[WORK INSTRUCTIONS]:
Copy out the entries below exactly as they stand, but only from the line containing "Wprowadzanie liczb, liter i" through the line containing "synger og skriver".

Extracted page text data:
————————

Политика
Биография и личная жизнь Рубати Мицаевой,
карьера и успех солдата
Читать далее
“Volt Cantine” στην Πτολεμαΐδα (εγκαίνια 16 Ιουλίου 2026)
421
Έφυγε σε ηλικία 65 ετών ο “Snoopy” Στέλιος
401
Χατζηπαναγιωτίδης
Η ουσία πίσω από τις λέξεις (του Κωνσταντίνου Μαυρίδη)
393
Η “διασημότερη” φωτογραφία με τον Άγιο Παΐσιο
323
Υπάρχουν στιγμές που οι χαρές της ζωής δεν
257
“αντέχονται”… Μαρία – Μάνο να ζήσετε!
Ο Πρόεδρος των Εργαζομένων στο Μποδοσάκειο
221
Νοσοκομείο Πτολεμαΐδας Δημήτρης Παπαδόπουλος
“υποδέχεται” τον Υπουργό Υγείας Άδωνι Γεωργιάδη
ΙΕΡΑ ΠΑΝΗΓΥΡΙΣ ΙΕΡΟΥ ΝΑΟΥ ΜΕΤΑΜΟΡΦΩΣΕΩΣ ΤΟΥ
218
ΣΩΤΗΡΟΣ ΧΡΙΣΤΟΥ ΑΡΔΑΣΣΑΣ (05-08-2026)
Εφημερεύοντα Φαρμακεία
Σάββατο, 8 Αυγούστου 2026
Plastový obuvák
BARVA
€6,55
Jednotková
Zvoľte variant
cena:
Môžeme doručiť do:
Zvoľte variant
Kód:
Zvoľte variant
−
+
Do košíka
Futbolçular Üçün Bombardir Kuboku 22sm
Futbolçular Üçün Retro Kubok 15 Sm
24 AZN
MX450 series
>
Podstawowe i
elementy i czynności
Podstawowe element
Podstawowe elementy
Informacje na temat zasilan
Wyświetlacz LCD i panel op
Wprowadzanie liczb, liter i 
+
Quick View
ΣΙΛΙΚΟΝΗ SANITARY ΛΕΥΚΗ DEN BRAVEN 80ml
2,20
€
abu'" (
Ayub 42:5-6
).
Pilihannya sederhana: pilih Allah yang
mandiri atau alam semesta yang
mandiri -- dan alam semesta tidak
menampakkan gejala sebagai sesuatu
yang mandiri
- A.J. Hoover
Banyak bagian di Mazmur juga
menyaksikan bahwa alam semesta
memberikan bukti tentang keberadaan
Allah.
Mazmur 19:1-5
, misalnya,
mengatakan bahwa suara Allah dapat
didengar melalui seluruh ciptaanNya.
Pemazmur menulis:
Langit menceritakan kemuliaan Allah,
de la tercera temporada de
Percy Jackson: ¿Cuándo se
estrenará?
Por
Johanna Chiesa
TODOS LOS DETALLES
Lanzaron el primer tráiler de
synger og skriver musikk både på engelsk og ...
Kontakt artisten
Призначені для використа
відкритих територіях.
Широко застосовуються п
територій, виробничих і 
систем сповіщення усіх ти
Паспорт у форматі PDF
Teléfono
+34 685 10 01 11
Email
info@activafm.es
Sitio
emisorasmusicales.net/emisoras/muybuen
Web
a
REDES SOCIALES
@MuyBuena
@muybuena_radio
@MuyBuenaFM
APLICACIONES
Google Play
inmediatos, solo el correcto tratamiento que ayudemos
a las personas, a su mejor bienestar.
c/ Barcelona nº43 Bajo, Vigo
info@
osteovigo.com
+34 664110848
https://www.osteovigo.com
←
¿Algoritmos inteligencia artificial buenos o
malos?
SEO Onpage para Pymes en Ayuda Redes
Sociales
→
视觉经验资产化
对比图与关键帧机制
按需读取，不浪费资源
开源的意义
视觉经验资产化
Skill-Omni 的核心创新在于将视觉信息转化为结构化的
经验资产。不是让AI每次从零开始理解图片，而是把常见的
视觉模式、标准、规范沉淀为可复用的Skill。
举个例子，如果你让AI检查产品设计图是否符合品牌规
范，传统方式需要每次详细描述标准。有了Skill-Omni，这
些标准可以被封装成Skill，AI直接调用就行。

————————

[TASK RESPONSE]:
Wprowadzanie liczb, liter i 
+
Quick View
ΣΙΛΙΚΟΝΗ SANITARY ΛΕΥΚΗ DEN BRAVEN 80ml
2,20
€
abu'" (
Ayub 42:5-6
).
Pilihannya sederhana: pilih Allah yang
mandiri atau alam semesta yang
mandiri -- dan alam semesta tidak
menampakkan gejala sebagai sesuatu
yang mandiri
- A.J. Hoover
Banyak bagian di Mazmur juga
menyaksikan bahwa alam semesta
memberikan bukti tentang keberadaan
Allah.
Mazmur 19:1-5
, misalnya,
mengatakan bahwa suara Allah dapat
didengar melalui seluruh ciptaanNya.
Pemazmur menulis:
Langit menceritakan kemuliaan Allah,
de la tercera temporada de
Percy Jackson: ¿Cuándo se
estrenará?
Por
Johanna Chiesa
TODOS LOS DETALLES
Lanzaron el primer tráiler de
synger og skriver musikk både på engelsk og ...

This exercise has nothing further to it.